** Opening Recorded information block **

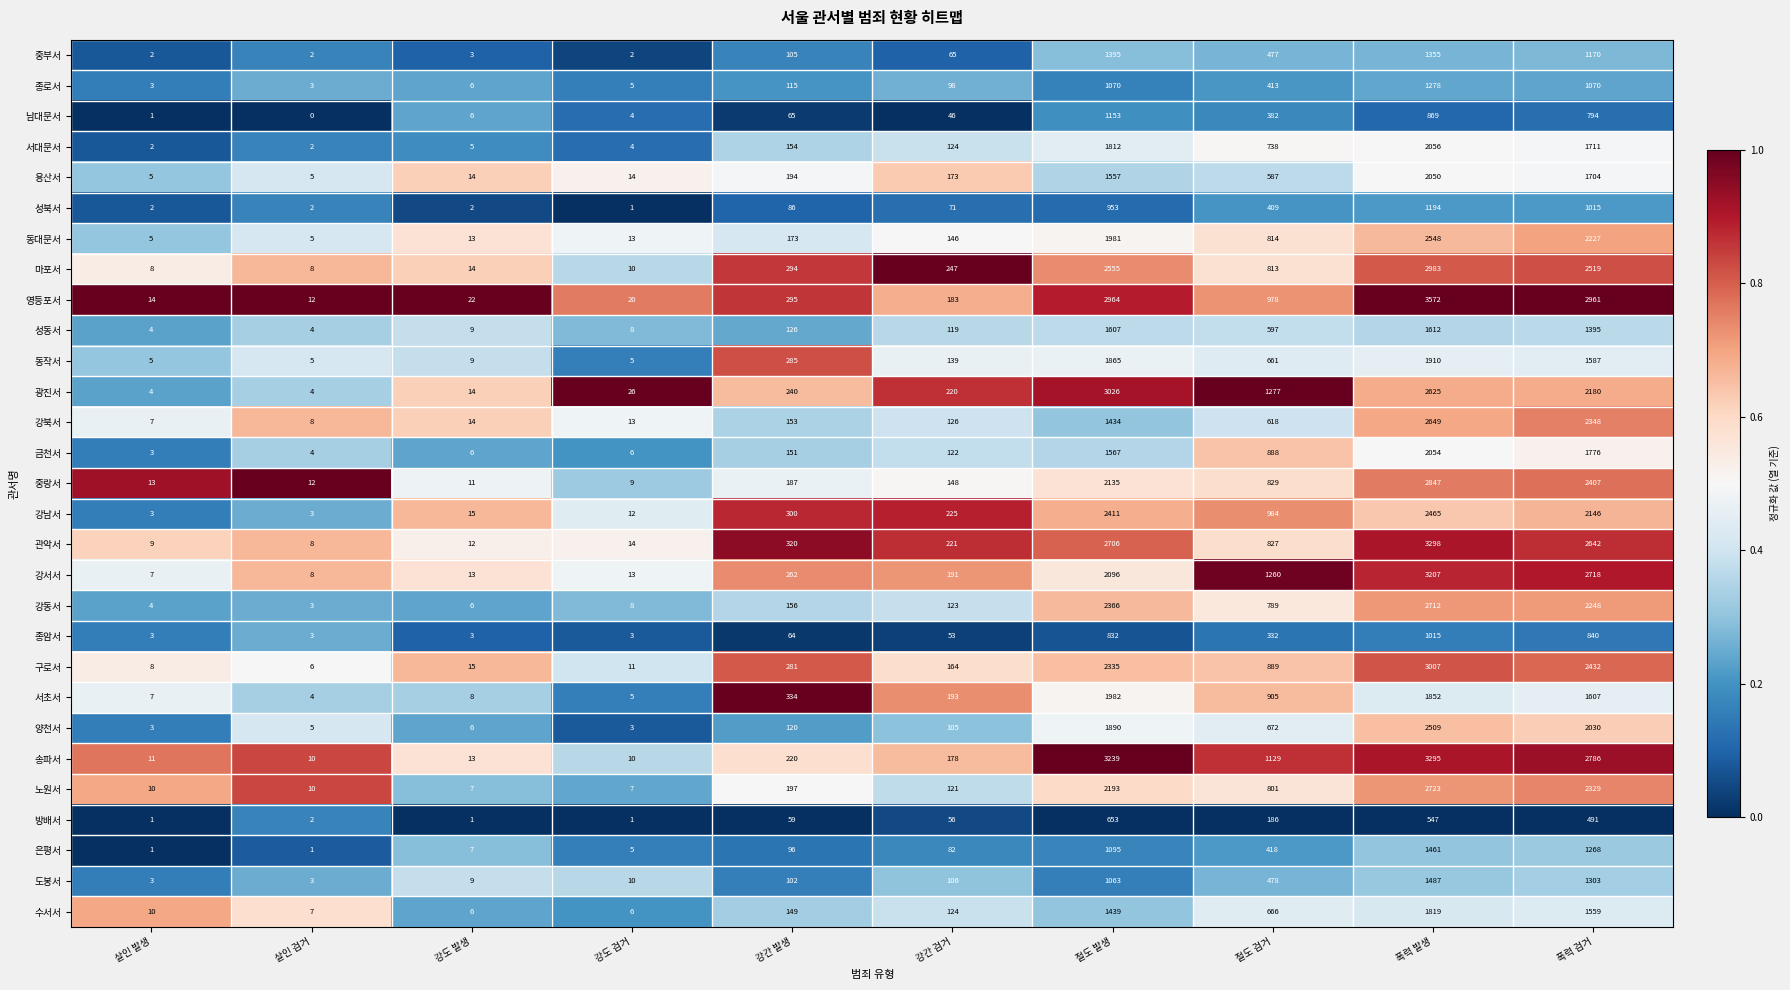

Between 강도 발생 and 절도 발생, which series saw the biggest shift?

송파서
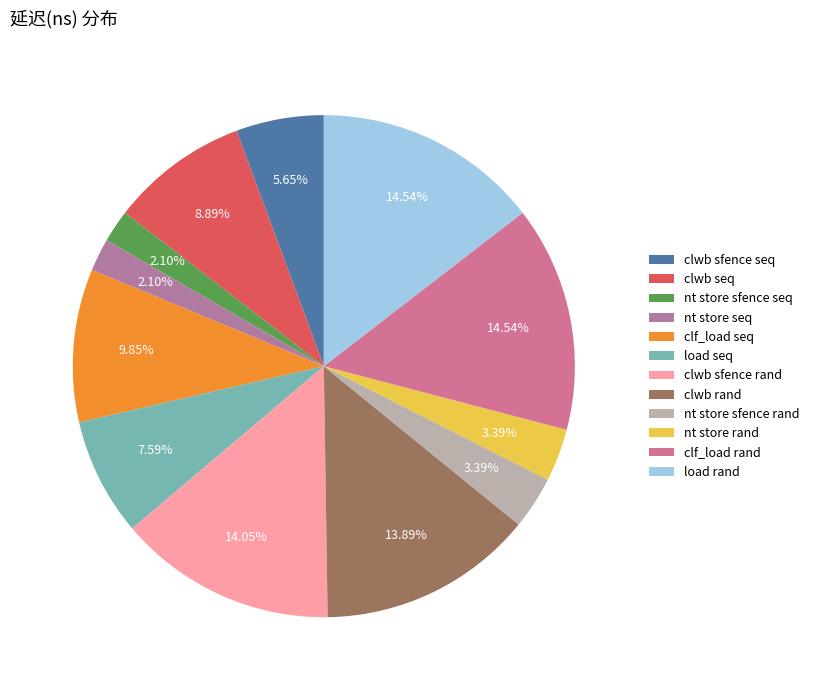

How many segments does this pie chart have?

12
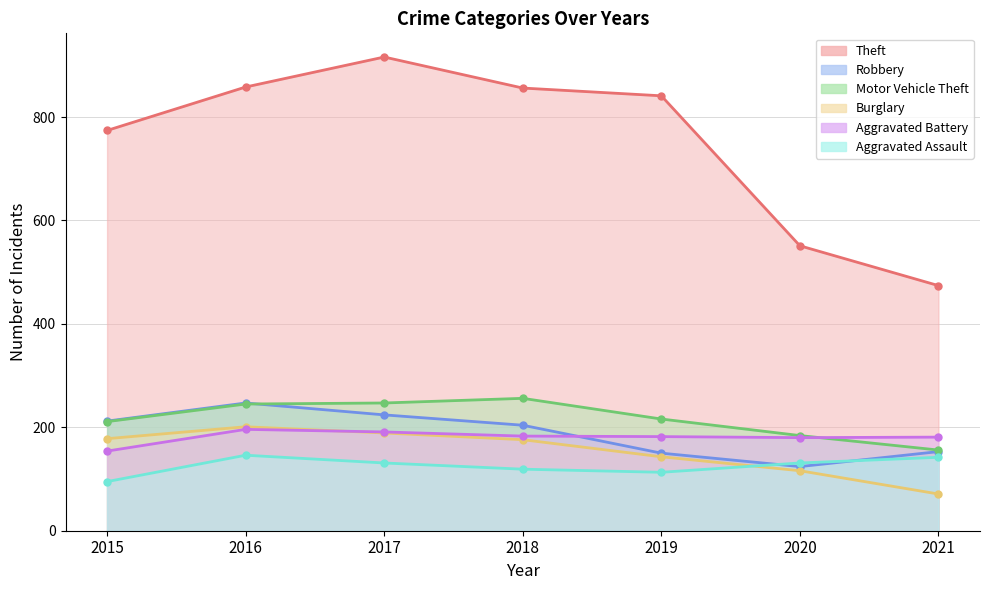

What is the lowest value of the Aggravated Battery series?

154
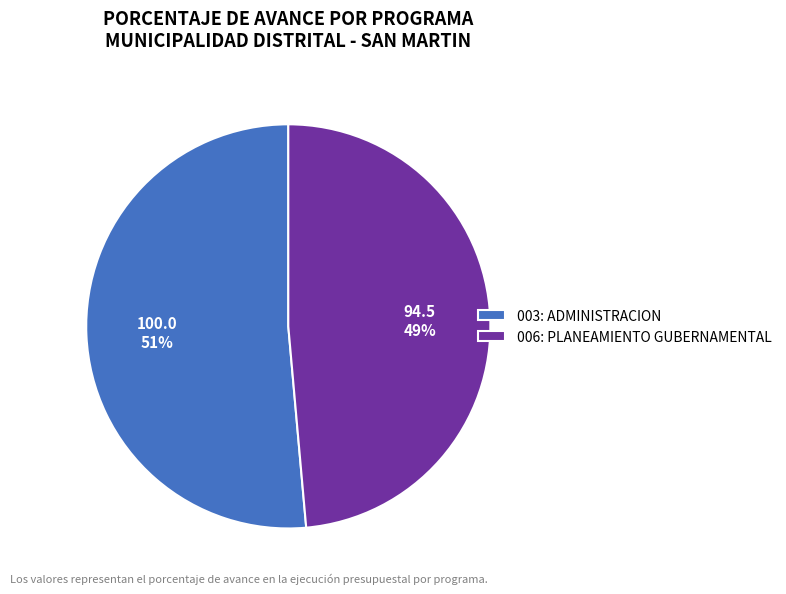

Does 003: ADMINISTRACION account for over 50% of the chart?

Yes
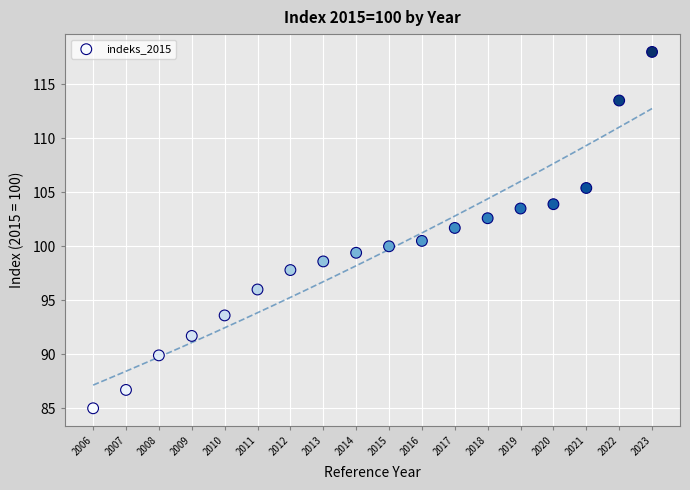

What is the range of Y values (max minus min)?

33.0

** Closing Recorded information block **

**About this task:**
Copy out the entire listing above word for word, omitting the pictures.

**Solved problem:**
Between 강도 발생 and 절도 발생, which series saw the biggest shift?

송파서

How many segments does this pie chart have?

12

What is the lowest value of the Aggravated Battery series?

154

Does 003: ADMINISTRACION account for over 50% of the chart?

Yes

What is the range of Y values (max minus min)?

33.0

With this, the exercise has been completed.